Zeitung Heute : Bibliothek im Baudenkmal

Das Schoeler-Schlösschen wird restauriert – für die Bücher von Johannes Rau

Helmut Caspar

Das seit 2003 leer stehende Schoeler-Schlösschen an der Wilhelmsaue wird in den kommenden Jahren saniert. Es soll die Bibliothek des verstorbenen Altbundespräsidenten Johannes Rau aufnehmen – und so erhalten in dem Barockbau aus dem 18. Jahrhundert auch Kunst- und Bücherfreunde ein Refugium, das es kein zweites Mal in Berlin gibt.

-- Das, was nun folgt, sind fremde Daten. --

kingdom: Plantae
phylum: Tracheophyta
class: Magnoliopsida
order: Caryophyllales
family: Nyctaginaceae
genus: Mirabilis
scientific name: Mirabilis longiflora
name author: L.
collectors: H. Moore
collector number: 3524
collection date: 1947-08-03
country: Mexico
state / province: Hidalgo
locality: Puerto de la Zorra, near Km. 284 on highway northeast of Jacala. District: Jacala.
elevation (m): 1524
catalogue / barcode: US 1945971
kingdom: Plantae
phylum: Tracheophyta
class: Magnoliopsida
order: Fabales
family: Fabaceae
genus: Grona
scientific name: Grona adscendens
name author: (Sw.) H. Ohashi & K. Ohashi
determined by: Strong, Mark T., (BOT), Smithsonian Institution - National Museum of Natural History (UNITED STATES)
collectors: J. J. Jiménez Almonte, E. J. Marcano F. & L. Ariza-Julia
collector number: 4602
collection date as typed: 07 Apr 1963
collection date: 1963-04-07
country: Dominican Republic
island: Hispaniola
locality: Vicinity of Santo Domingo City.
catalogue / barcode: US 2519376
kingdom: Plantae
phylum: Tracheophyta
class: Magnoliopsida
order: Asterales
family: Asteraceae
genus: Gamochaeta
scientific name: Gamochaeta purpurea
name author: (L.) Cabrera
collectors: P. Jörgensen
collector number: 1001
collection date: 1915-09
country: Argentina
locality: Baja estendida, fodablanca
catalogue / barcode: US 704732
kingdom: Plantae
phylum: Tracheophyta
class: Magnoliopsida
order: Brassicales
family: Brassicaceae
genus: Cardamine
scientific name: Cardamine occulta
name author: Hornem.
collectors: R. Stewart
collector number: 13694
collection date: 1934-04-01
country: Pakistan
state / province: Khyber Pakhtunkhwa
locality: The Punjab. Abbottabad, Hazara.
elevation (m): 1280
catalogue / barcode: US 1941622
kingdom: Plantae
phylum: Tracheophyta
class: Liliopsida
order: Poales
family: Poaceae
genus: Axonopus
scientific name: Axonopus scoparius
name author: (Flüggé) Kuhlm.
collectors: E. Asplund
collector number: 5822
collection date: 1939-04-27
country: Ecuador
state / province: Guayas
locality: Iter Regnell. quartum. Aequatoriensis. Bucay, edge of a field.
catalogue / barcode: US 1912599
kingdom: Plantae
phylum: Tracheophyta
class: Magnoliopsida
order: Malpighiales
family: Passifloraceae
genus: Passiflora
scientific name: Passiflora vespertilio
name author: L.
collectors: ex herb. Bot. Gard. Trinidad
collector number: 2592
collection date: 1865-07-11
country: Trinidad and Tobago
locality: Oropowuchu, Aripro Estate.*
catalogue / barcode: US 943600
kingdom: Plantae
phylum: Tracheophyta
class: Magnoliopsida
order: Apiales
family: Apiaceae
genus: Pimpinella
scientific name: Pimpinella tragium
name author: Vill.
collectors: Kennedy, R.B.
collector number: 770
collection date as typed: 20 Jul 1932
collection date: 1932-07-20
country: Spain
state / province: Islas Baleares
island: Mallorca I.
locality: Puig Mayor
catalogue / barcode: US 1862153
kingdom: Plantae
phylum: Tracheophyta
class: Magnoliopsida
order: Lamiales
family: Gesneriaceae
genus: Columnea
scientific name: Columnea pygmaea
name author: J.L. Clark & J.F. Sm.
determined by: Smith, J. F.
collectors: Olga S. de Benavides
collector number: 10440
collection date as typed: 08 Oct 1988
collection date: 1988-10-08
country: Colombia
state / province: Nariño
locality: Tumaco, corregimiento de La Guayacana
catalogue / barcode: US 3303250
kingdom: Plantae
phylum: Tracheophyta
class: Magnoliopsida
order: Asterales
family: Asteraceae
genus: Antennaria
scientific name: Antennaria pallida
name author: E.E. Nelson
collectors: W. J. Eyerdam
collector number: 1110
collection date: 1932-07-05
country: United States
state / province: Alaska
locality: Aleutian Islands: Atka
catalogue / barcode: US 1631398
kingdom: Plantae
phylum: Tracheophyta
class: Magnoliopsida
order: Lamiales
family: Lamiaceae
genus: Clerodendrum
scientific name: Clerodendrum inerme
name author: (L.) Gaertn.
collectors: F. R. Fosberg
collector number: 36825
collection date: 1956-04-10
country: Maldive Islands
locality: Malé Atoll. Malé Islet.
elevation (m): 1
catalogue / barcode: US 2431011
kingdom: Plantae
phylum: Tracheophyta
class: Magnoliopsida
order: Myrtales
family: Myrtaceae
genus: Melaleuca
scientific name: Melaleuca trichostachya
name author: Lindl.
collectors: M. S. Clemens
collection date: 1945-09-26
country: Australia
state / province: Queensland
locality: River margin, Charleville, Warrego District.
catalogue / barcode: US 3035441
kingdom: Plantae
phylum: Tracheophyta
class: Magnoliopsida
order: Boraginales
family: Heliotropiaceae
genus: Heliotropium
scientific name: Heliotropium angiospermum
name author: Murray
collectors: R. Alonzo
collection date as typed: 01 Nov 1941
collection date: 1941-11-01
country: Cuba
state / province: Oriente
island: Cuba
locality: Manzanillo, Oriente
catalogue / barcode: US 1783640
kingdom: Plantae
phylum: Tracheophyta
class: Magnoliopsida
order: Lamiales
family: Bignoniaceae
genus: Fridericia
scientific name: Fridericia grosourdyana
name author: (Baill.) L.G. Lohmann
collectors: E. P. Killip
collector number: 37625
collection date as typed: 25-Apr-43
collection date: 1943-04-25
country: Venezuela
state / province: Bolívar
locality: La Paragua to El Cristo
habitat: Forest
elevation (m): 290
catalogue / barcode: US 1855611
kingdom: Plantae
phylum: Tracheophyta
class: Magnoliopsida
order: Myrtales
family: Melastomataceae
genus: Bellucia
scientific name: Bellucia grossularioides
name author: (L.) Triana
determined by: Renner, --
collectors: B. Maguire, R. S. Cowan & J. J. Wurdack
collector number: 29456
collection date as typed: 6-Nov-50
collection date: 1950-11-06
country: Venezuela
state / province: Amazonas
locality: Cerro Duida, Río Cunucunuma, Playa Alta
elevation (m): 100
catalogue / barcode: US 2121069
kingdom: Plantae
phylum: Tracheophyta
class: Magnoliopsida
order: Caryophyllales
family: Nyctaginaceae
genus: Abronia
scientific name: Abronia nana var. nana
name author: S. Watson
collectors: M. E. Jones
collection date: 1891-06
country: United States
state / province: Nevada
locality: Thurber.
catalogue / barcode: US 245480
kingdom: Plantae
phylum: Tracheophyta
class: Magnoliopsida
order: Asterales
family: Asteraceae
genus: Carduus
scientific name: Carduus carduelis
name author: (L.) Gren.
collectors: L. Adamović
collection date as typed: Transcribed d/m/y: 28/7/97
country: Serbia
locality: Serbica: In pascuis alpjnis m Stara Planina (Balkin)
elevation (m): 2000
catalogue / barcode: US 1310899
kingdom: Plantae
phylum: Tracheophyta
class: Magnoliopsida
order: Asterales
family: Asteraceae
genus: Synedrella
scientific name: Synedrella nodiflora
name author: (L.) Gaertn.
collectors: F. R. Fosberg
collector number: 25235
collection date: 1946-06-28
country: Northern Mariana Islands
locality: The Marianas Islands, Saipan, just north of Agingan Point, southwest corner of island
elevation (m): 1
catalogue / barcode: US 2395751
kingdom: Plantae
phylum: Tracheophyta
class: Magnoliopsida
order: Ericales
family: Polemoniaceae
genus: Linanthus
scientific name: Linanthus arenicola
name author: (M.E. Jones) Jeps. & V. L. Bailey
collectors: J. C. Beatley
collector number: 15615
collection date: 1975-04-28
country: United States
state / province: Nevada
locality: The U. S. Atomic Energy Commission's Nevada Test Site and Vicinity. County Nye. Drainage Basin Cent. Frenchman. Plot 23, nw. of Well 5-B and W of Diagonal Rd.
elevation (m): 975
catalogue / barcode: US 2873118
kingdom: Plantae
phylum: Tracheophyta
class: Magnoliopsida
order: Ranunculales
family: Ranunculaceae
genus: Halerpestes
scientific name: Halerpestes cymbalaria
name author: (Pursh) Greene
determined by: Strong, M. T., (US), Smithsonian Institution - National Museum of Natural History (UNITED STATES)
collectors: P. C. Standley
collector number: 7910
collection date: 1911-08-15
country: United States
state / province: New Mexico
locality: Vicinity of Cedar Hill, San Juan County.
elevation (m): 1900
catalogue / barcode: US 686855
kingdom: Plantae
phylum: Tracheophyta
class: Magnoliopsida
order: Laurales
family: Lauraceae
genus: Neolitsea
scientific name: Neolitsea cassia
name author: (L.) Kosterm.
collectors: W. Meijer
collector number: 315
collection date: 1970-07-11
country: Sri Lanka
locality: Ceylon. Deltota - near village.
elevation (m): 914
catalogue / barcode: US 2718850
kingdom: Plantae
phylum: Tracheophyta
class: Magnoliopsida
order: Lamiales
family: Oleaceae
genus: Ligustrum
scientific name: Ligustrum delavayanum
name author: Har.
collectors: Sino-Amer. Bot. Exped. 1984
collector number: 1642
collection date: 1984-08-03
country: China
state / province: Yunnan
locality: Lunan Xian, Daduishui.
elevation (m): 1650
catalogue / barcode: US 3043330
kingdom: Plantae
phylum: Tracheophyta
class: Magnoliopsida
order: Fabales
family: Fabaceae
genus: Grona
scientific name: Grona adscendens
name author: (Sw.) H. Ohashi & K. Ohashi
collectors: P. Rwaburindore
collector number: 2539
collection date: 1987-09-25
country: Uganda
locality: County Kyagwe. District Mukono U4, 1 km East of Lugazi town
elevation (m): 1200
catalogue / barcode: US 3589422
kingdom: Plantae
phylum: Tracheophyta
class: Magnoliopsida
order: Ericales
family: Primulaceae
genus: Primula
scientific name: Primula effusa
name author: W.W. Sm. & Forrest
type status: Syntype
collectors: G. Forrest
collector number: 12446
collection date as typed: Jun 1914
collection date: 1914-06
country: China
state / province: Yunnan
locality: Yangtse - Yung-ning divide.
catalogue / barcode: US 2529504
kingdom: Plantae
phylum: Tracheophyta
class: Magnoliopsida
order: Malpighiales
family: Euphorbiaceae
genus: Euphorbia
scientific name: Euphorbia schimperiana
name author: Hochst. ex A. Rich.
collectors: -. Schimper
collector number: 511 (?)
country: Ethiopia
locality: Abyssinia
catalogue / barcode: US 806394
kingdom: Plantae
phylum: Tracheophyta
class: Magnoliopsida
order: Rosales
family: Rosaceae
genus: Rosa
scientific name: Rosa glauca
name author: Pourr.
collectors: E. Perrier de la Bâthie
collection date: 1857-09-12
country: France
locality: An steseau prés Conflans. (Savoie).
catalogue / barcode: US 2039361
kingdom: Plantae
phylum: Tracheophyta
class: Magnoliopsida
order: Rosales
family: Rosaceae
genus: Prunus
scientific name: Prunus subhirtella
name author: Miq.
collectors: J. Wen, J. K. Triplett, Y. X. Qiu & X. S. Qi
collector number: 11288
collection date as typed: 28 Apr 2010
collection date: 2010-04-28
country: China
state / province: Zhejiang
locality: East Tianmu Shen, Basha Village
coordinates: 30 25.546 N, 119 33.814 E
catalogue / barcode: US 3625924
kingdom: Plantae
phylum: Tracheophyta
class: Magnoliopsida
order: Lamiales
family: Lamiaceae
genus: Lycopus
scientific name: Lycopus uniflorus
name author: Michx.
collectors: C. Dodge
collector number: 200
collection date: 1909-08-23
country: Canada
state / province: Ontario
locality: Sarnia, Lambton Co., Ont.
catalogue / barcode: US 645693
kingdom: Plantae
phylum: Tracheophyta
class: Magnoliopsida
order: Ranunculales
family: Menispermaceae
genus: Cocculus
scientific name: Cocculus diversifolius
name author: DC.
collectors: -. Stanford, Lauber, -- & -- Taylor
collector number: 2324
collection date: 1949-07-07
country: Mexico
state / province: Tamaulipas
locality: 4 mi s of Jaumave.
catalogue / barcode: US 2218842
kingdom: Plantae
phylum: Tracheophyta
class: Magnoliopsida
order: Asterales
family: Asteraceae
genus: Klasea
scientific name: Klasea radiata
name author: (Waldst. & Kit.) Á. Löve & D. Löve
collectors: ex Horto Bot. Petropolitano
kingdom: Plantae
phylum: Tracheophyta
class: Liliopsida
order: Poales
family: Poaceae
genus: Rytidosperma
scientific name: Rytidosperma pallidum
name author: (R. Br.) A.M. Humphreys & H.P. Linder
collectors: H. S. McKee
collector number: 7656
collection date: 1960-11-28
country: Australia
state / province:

„Wir denken an Ausstellungen von Gemälden und Grafiken, ergänzt durch kostbare Bücher und Schriften, die Mitglieder von Bibliophilen-Vereinen zeigen wollen“, sagt Birgit Jochens, die Leiterin des Heimatmuseums Charlottenburg-Wilmersdorf. Geplant seien auch Vorträge und Workshops über Kunst und alte Bücher. Birgit Jochens ist auch Sprecherin eines Freundeskreises, der sich um das denkmalgeschützte Herrenhaus kümmert.

Die Einrichtung von Wechselausstellungen verläuft parallel zu Bauforschungen, mit denen Restauratoren nun beginnen wollen. Das 1752 errichtete Landhaus ist das älteste Gebäude in Wilmersdorf und nach dem Geheimen Medizinalrat Heinrich Schoeler (1844 bis 1918) benannt. Er bewohnte es von 1893 bis zu seinem Tod.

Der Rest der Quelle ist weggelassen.